Often owners are very frustrated by this behavior and by the time they have reported it to a consultant or obedience trainer, the human-animal bond is already damaged. Often, owners mistakenly relate it to housetraining and react in anger. The dog loses confidence that the owner can be appeased by the little liquid offering and is highly anxious. All members of the family must fully understand that punishment of any kind is counterproductive.

Management of the problem during training is crucial to a good outcome. Sometimes working around the problem is all that is needed to relieve the situation. Provide owners a reasonable alternative by quietly bringing the dog outside before greeting. A spare leash kept near the door or in a purse can be handy. Ignore the dog and enter the home quietly, keep body language neutral and snap on a lead to take the little squirter out. A few inexpensive, washable throw rugs be placed near the door can help. Wait until the bladder is empty to do the Mommy’s Home routine. Quietly go about cleaning up accidents without loud complaints that the dog will only interpret as more reason to appease the alpha with more and bigger puddles. Try pet urine deodorizers from the pet store to renew the carpet and rug.

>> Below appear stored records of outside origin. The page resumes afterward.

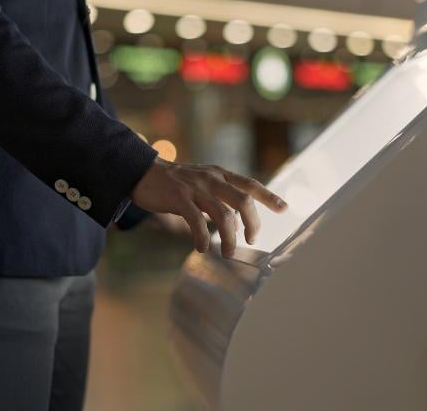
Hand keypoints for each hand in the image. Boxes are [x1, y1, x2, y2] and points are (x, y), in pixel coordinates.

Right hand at [131, 158, 287, 257]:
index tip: (283, 209)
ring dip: (230, 238)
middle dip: (252, 224)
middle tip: (251, 239)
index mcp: (220, 174)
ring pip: (223, 215)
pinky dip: (202, 238)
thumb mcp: (203, 180)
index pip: (250, 184)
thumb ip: (221, 193)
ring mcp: (196, 187)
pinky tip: (202, 248)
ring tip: (228, 253)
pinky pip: (196, 221)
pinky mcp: (179, 197)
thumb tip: (238, 217)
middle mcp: (212, 179)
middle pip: (243, 201)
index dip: (268, 196)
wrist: (143, 172)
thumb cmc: (176, 182)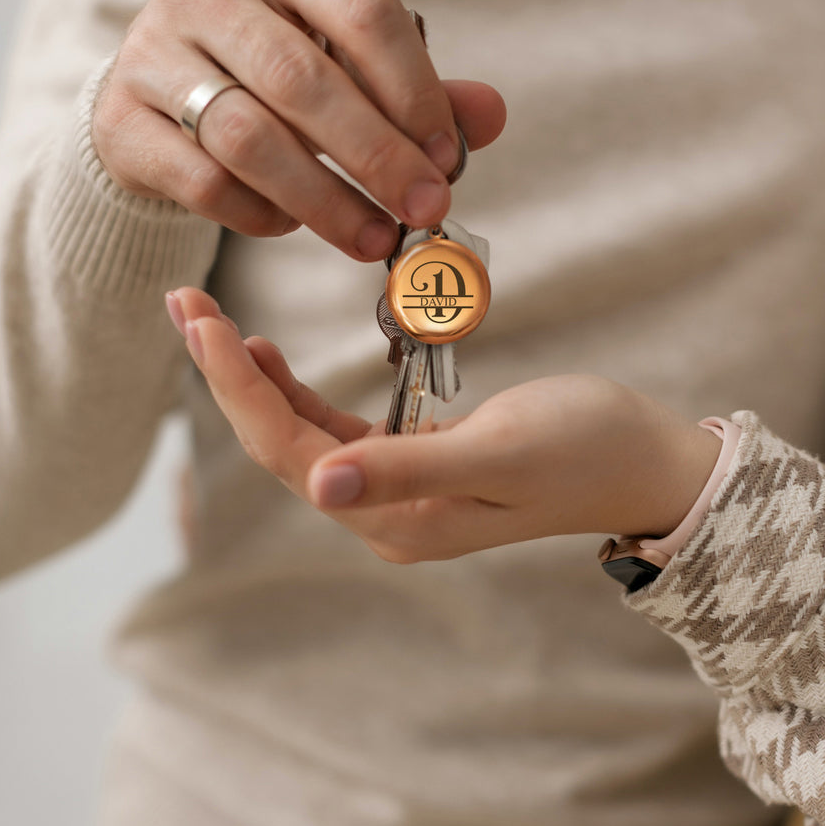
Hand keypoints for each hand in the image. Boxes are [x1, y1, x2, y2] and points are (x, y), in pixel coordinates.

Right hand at [93, 0, 505, 258]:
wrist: (157, 97)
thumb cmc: (269, 76)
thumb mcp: (341, 63)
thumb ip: (413, 88)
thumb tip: (490, 116)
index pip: (364, 11)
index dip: (416, 91)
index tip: (448, 156)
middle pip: (305, 79)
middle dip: (378, 156)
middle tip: (425, 210)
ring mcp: (152, 51)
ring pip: (249, 137)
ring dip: (326, 201)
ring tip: (376, 240)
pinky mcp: (122, 121)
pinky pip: (205, 182)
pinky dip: (261, 213)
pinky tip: (293, 225)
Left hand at [167, 288, 720, 562]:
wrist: (640, 460)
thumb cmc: (583, 448)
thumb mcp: (499, 452)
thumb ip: (408, 470)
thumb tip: (318, 487)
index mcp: (396, 519)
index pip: (290, 453)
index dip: (240, 389)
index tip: (202, 323)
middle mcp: (385, 513)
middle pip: (280, 445)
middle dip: (229, 378)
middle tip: (184, 306)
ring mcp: (398, 490)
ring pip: (299, 435)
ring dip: (254, 381)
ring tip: (210, 322)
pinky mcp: (416, 461)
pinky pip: (335, 428)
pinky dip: (298, 391)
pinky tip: (272, 357)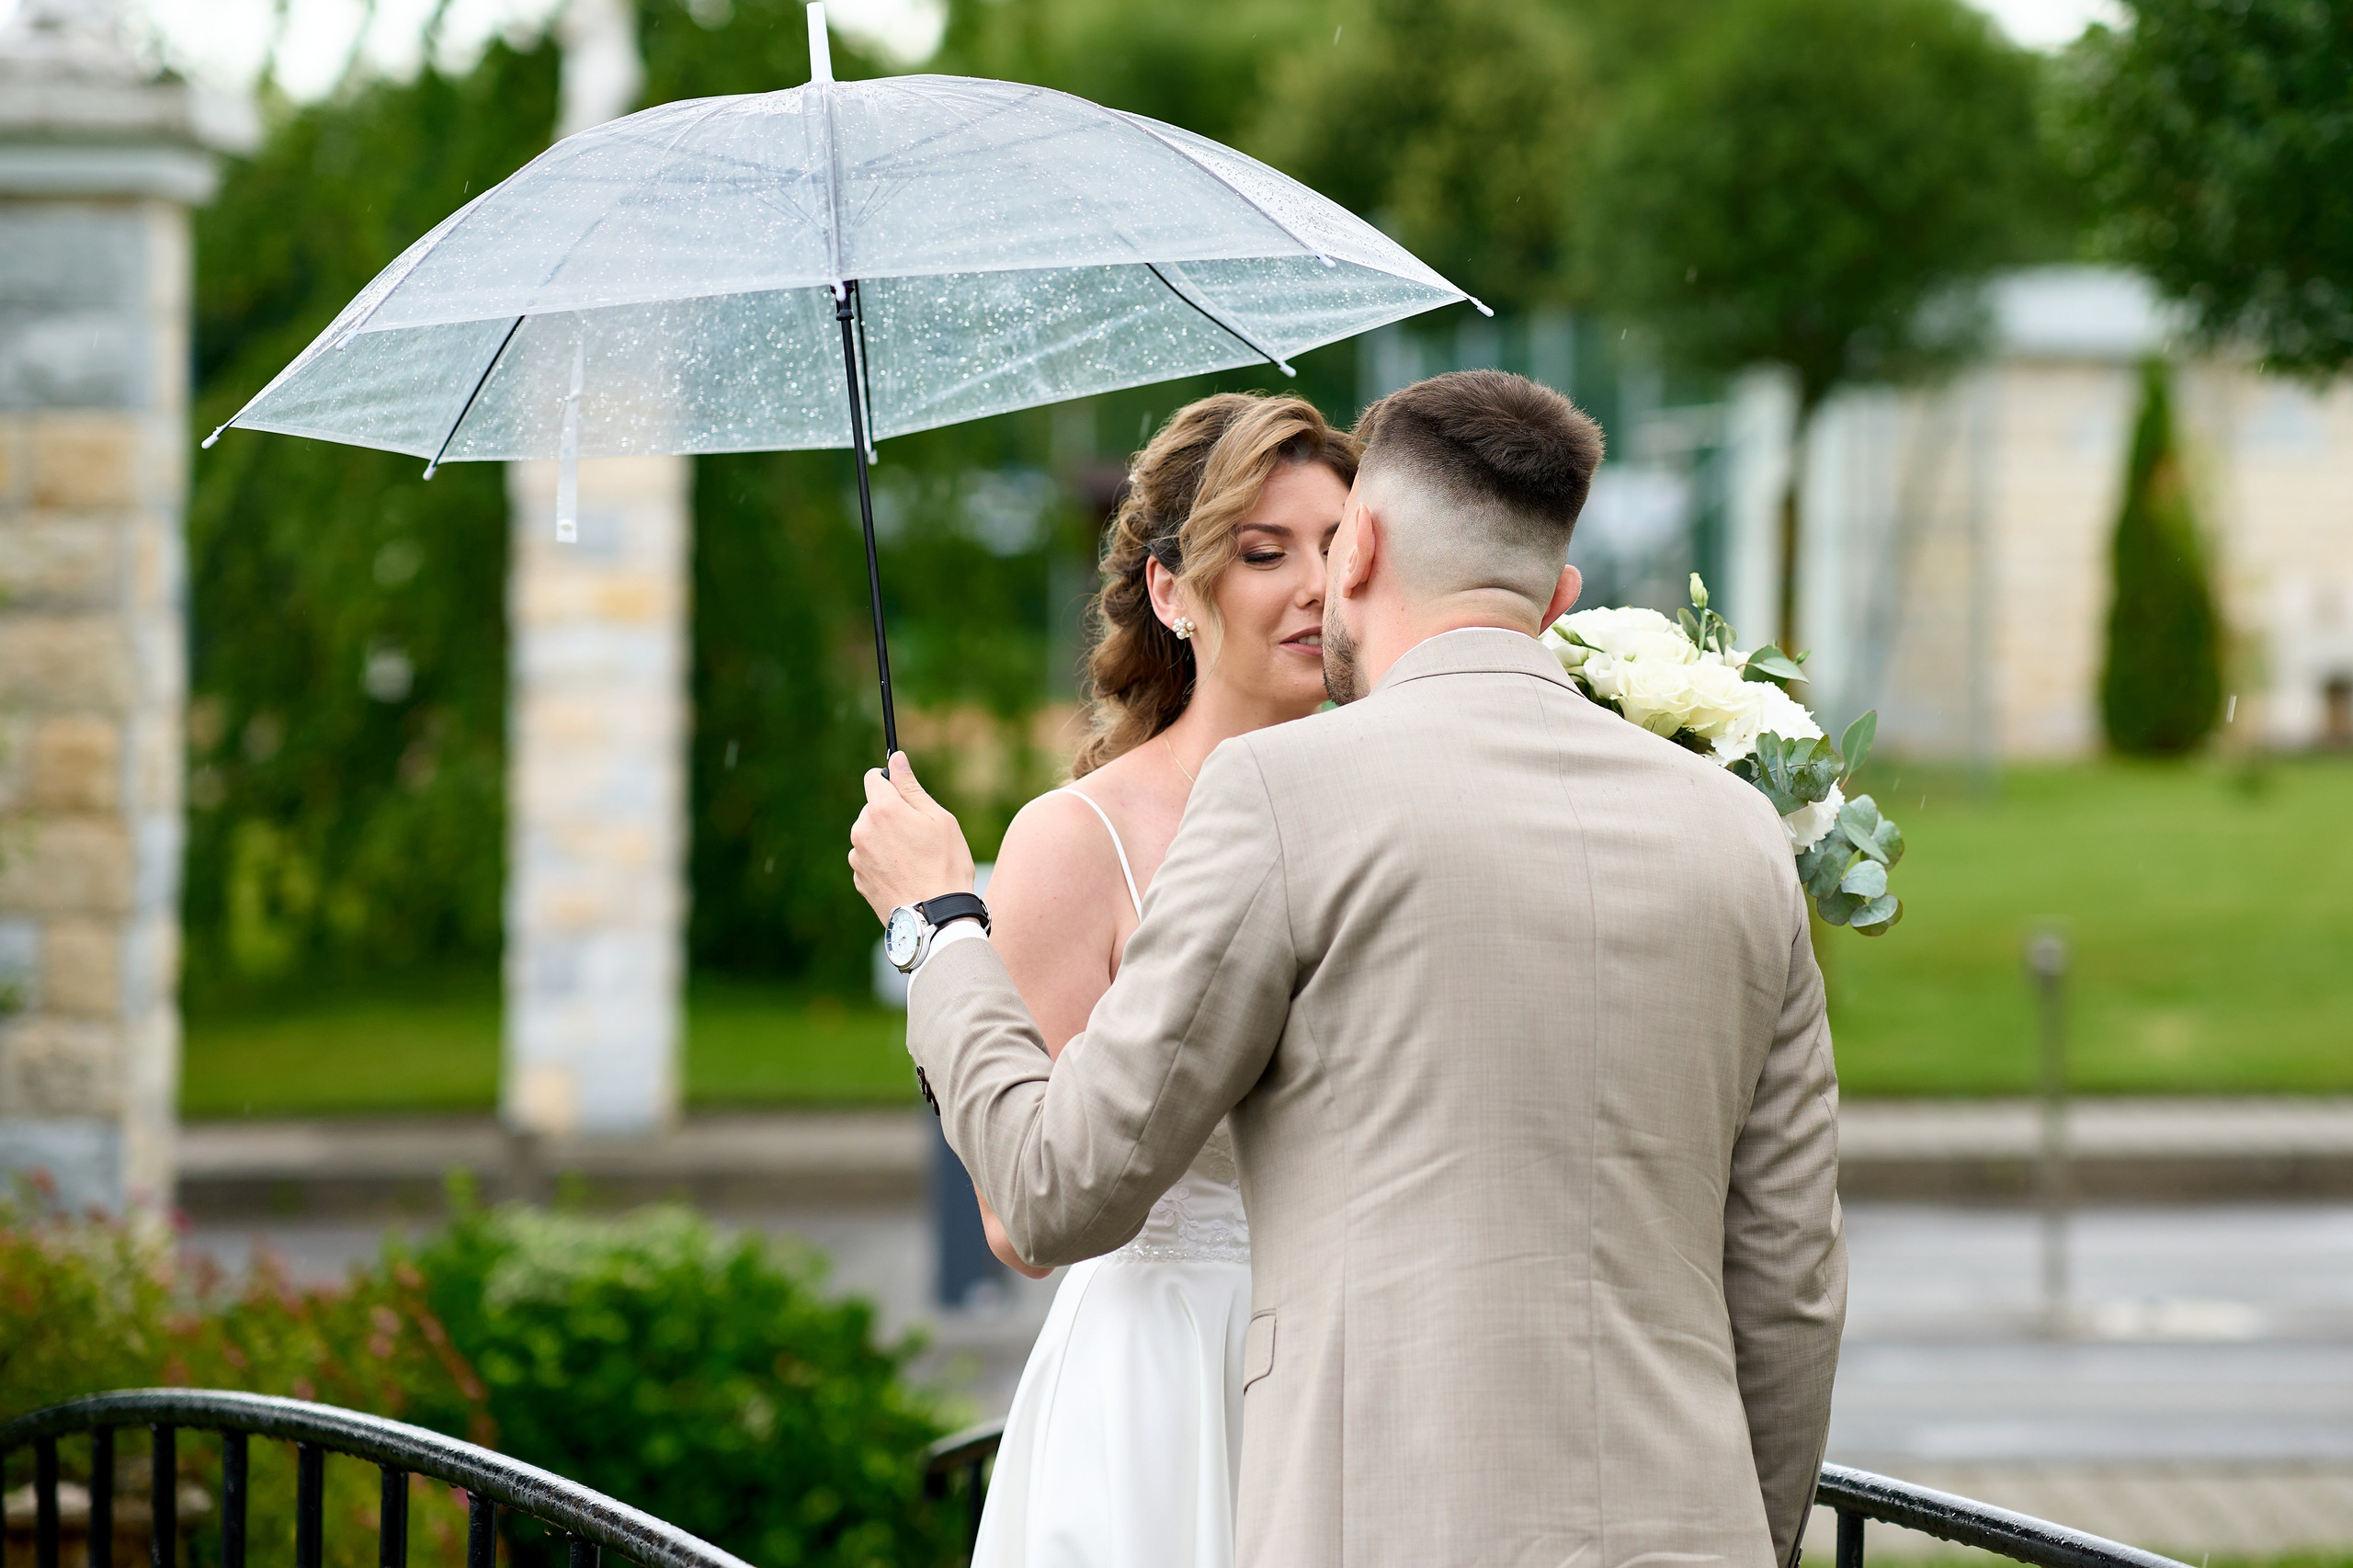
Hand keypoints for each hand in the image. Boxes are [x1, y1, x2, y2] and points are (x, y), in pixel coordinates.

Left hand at [848, 752, 975, 922]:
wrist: (935, 918)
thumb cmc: (945, 865)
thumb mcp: (938, 819)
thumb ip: (911, 787)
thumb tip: (896, 759)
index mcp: (882, 809)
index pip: (873, 778)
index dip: (891, 782)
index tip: (906, 796)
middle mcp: (862, 830)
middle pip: (872, 809)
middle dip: (891, 815)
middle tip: (920, 836)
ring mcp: (858, 857)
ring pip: (870, 835)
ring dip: (886, 840)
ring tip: (915, 861)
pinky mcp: (859, 880)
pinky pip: (869, 860)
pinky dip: (883, 863)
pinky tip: (905, 876)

Obedience and/or agility training is highly recommended both to increase confidence in the dog as well as teach the owner to more effectively communicate, but make absolutely sure positive motivation techniques are utilized. Well-trained dogs are generally more confident in human interactions and less likely to see appeasement as necessary. Aversive techniques only increase anxiety and make the situation worse.

Exposing the dog to many new places and people will also help him relax. Again, make sure that these are pleasant encounters. Ask friendly, cooperative people not to stoop over the dog in a dominant posture, speak loudly, or hold eye contact. Have the volunteers quietly give a treat and stroke the dog on the side of the face, under the chin or on the shoulder avoiding the top of the head.

Instilling an alternate behavior can also help. Behaviorists call this technique Response Substitution. Train a trick such as spin, sit or wave and use it each time the dog is beginning to look like The Wee-Wee of Joy is about to rain down. Look for early signals such as head held low, or common triggers, such as greetings at the door, to work the tricks. Keep repetitions light and happy, but low key. This solution requires a great deal of consistency and is more time consuming and so may not be an option for some owners.

Good luck and may you need no more paper towels for The Wee-Wee of Joy.